Other people found other ways to game the system. Since no proof of residency is required, out-of-staters rented post office boxes in Massachusetts so they could join the plans, brokers said.
That’s the bad news. “The good news is that the state law didn’t kick the brokers out of business,” says TD’s Daboul. “Not one customer dropped.” There has been no exodus of employees from his group plans to the Connector’s options, he adds.
For one thing, the plans offered by the Connector are very complicated, says Chris Nadeau, a principal at William Gallagher Associates in Massachusetts. “People don’t really understand all the options and pricing,” he says, “and if they do leave their employer’s plan, the costs for them are now ‘after tax.’ Most don’t bother to do the math.”

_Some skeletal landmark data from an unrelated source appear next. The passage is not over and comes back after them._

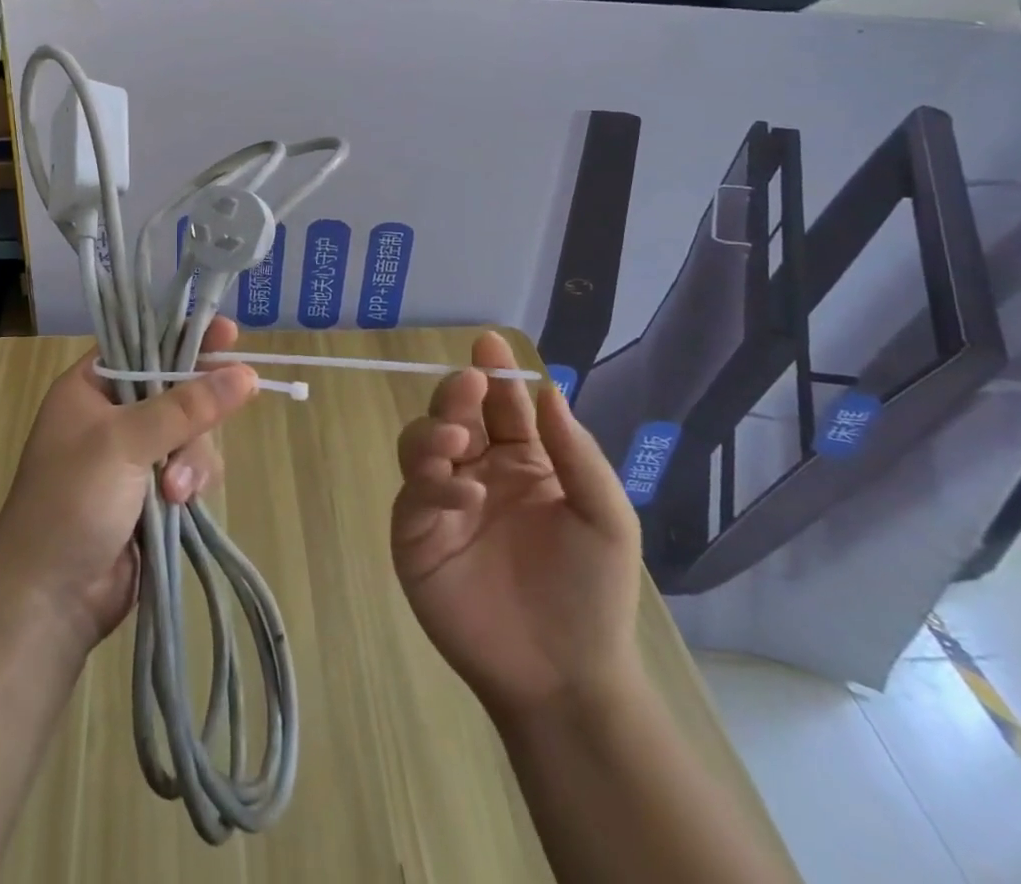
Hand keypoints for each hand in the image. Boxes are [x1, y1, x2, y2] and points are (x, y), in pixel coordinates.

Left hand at [0, 316, 257, 646]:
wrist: (49, 600)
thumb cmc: (71, 502)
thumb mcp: (124, 443)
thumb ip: (186, 406)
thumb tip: (246, 373)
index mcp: (90, 387)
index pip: (145, 345)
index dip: (186, 337)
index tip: (229, 334)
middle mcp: (113, 415)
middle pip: (178, 389)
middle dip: (194, 417)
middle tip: (210, 424)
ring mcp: (135, 456)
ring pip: (192, 433)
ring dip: (193, 459)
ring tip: (177, 491)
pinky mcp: (153, 492)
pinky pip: (192, 468)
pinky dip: (193, 482)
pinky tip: (182, 505)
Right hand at [391, 332, 643, 717]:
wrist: (566, 677)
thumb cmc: (592, 593)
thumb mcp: (605, 518)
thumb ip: (575, 453)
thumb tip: (549, 390)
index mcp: (521, 461)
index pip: (501, 404)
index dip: (494, 372)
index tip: (489, 343)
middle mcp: (476, 471)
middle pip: (452, 413)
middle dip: (456, 392)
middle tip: (468, 383)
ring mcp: (443, 502)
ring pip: (420, 444)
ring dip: (434, 432)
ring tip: (457, 442)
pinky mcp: (416, 535)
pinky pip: (414, 496)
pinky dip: (433, 487)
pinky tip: (464, 495)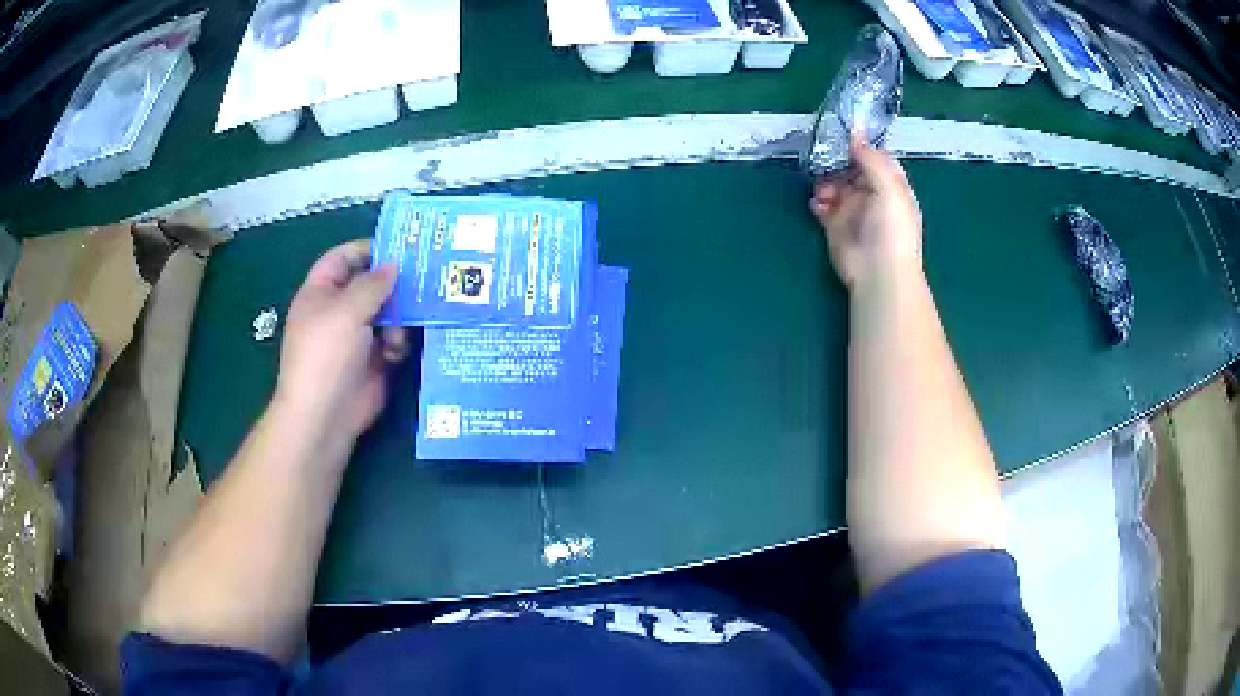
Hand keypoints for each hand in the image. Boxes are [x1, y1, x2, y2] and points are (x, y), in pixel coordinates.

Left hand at [275, 240, 408, 438]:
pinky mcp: (375, 362)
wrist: (325, 416)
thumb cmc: (326, 355)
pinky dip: (399, 344)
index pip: (343, 259)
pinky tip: (397, 352)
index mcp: (321, 293)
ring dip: (399, 317)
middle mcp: (339, 312)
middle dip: (394, 283)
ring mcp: (357, 338)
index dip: (367, 250)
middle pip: (370, 285)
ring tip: (405, 325)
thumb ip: (372, 284)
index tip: (400, 246)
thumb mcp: (346, 311)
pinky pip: (394, 342)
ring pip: (387, 313)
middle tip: (426, 275)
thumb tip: (394, 265)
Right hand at [810, 137, 922, 290]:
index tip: (843, 131)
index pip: (877, 158)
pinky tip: (818, 204)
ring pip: (834, 183)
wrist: (877, 272)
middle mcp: (872, 195)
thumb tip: (854, 132)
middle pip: (852, 168)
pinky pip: (822, 205)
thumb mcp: (888, 188)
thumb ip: (871, 159)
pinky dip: (817, 201)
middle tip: (824, 154)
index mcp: (891, 186)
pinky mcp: (835, 225)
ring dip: (825, 180)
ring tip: (823, 189)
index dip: (862, 145)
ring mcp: (853, 209)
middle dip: (838, 161)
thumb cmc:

Even small businesses serviced by companies like Digital Insurance haven’t moved. “Only a fraction of small businesses have gone through the Connector,” says Michael Sullivan, Digital’s chief marketing officer.
Clearly, most of the people using the Connector are not candidates for a broker. Of the 200,000 who get insurance through the program, Powers says, 88% are in the subsidized program.
Brokers see “The Connector” mostly as a nuisance. They register with the website, so it has generated lots of queries but not necessarily the kind they want. Nadeau complains about getting calls from karate studios and flower shops with two employees—not his ideal customer.
Of course, there’s always the threat of “mission creep,” which is the way some brokers view the state’s new Business Express program, which is designed for small business. With the state program now running at a loss, they think Massachusetts may be trying to enhance its risk pool with a better clientele.
For economists and politicians concerned about national healthcare, Massachusetts is a microcosm of what will be. For harassed brokers, it’s a question of dealing with their clients’ ever-burgeoning administrative burden and making sure they’re in compliance with the complex laws. “The need for a broker has never been greater,” Nadeau says. “But there’s not an upside for us. You just become more valuable for the same commission dollar.”